## GIVEN RECORDS
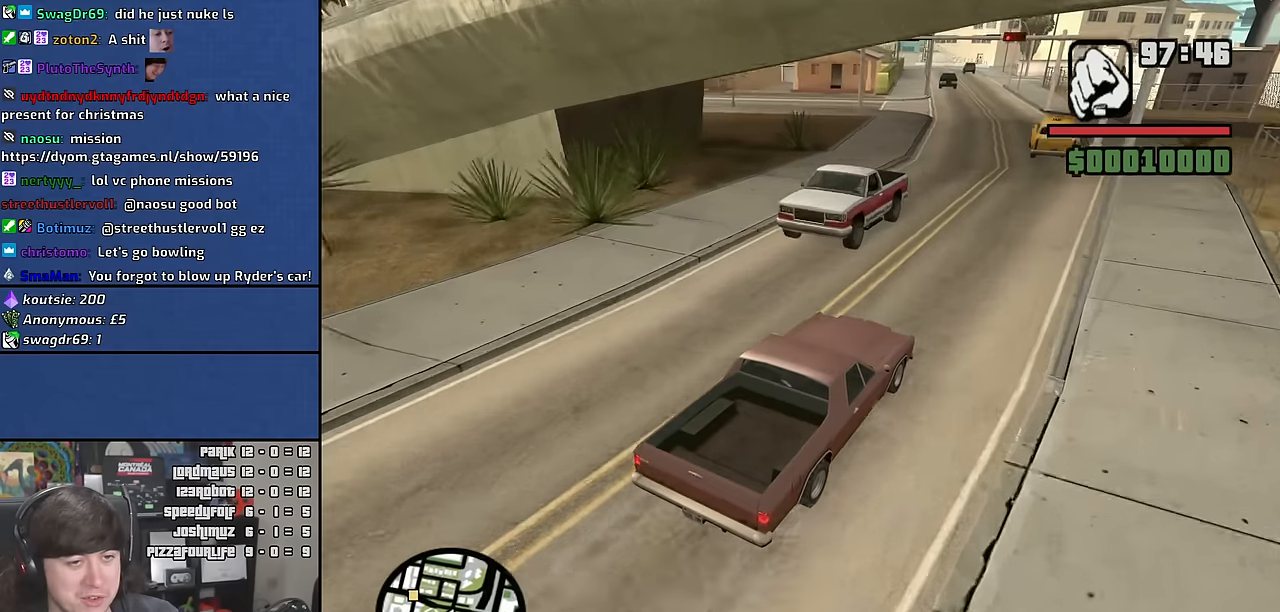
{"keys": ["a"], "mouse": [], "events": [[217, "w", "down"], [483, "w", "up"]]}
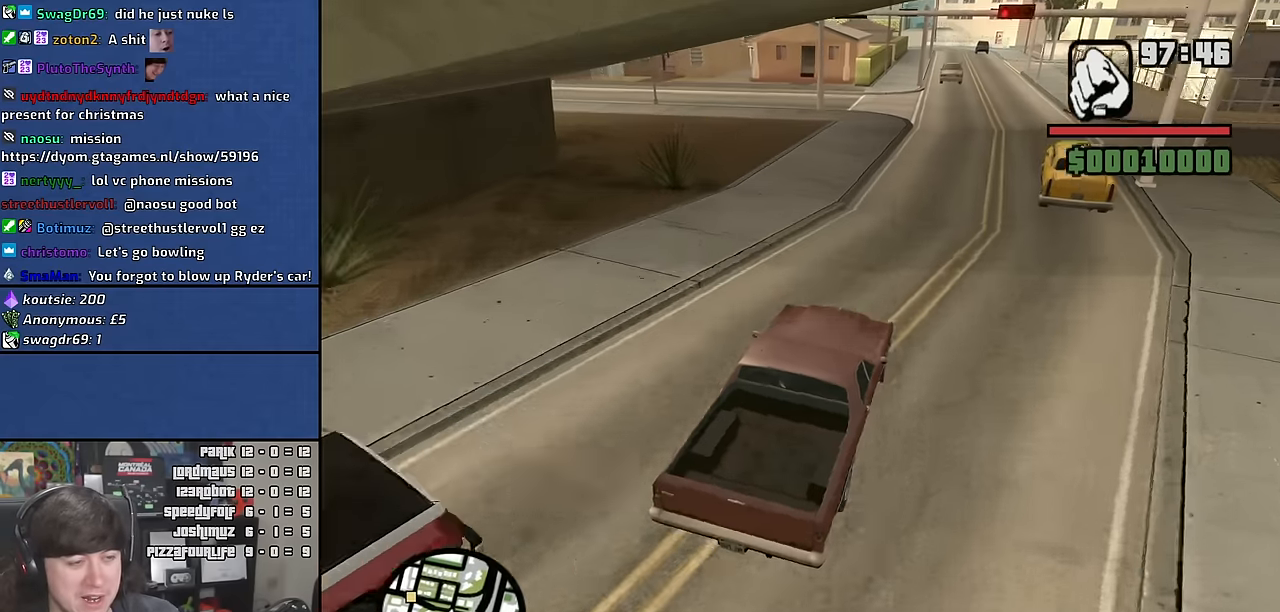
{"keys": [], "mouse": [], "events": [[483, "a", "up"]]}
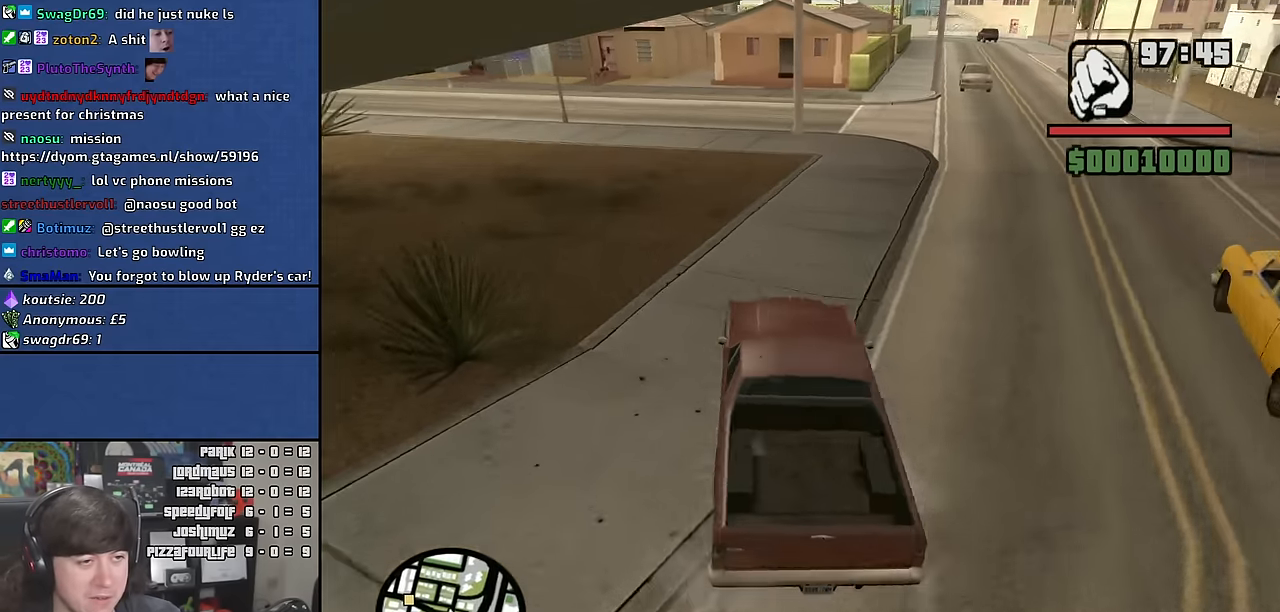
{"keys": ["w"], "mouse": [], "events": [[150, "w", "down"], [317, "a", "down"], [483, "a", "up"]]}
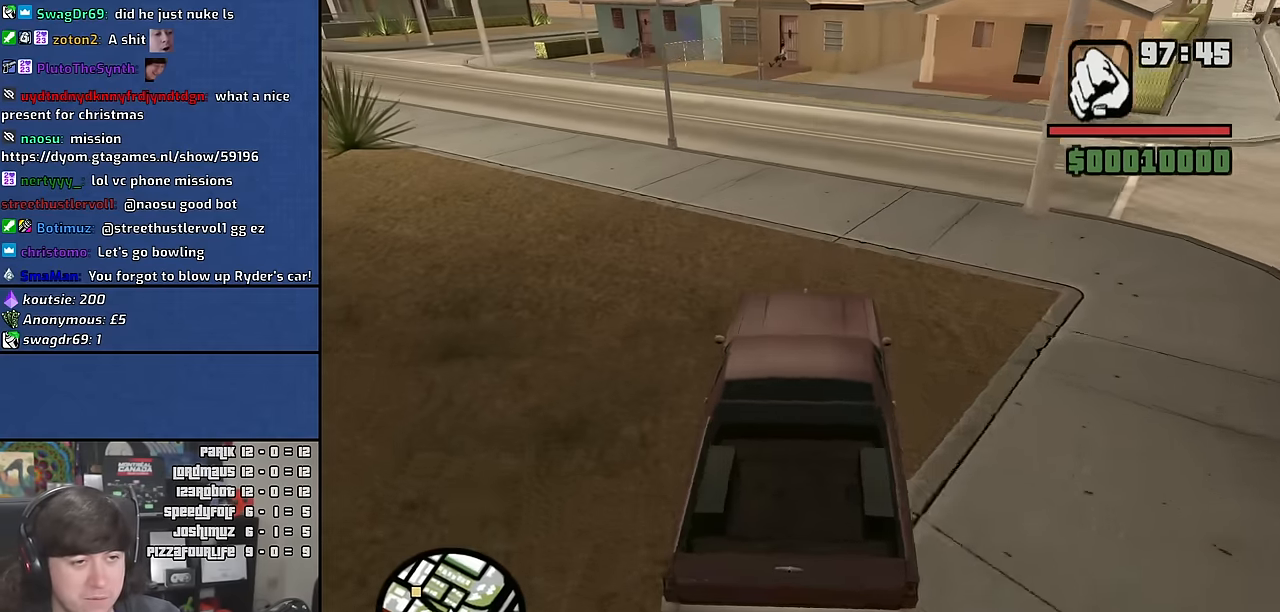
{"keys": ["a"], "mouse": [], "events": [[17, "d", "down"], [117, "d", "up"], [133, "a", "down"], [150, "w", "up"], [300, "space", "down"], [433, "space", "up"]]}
---
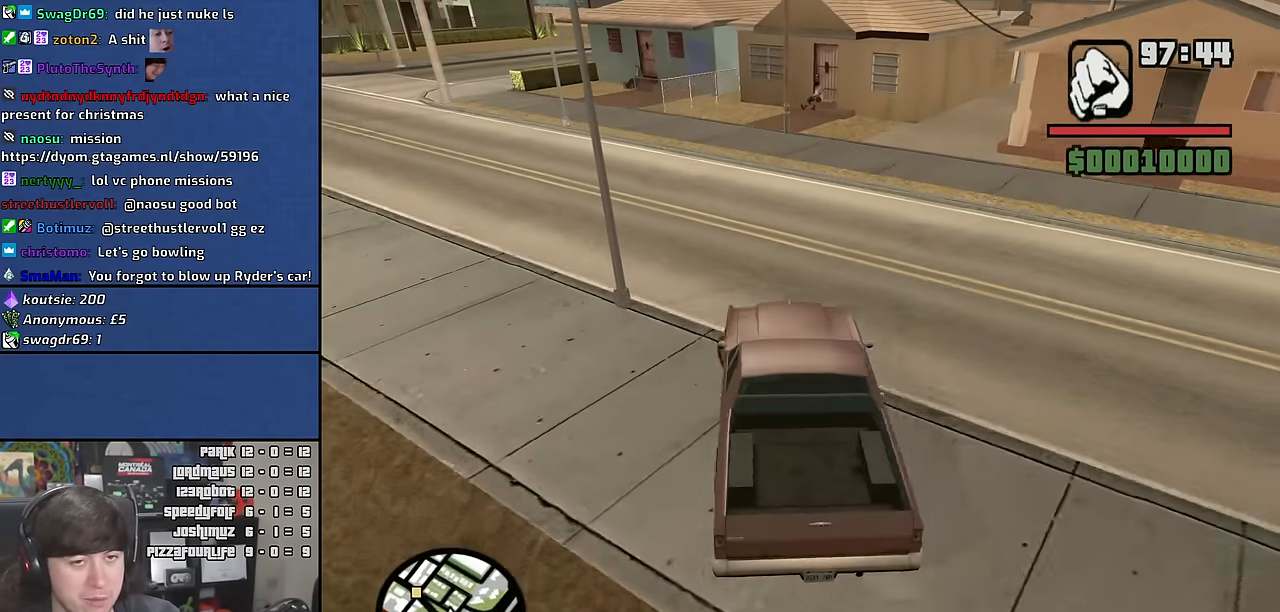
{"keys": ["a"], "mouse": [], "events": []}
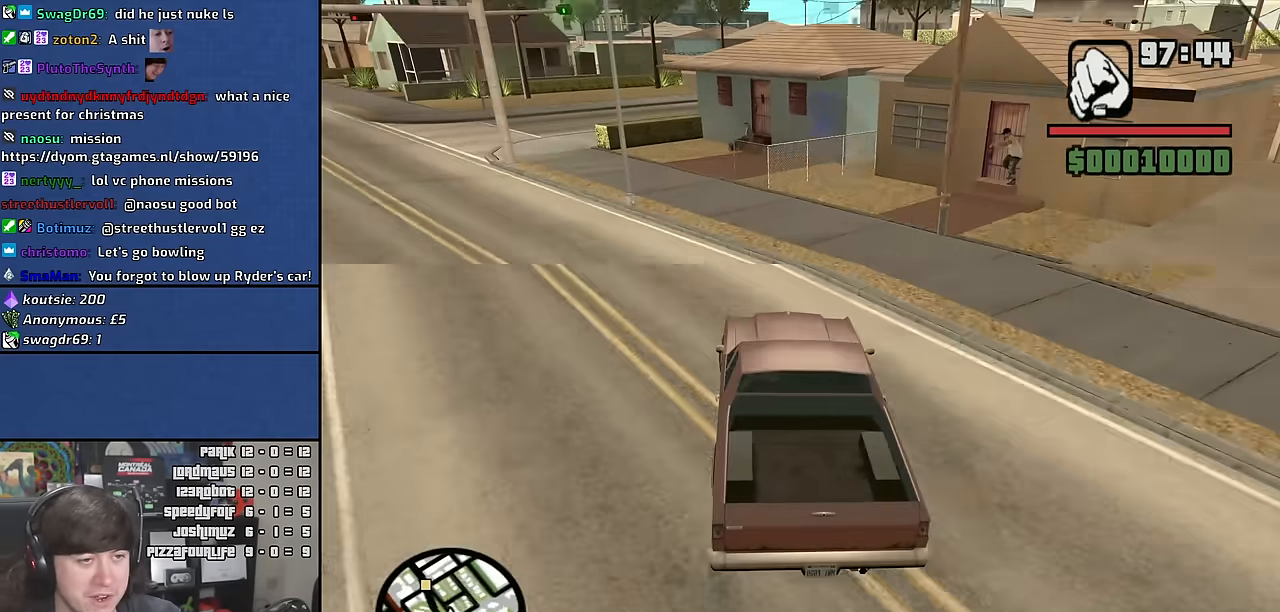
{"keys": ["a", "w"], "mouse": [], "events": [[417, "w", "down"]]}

## REQUIRED WORK
Lines with the word "down" in them: report all of these from the listing above.

## SOLUTION FOR THIS EXERCISE
{"keys": ["a"], "mouse": [], "events": [[217, "w", "down"], [483, "w", "up"]]}
{"keys": ["w"], "mouse": [], "events": [[150, "w", "down"], [317, "a", "down"], [483, "a", "up"]]}
{"keys": ["a"], "mouse": [], "events": [[17, "d", "down"], [117, "d", "up"], [133, "a", "down"], [150, "w", "up"], [300, "space", "down"], [433, "space", "up"]]}
{"keys": ["a", "w"], "mouse": [], "events": [[417, "w", "down"]]}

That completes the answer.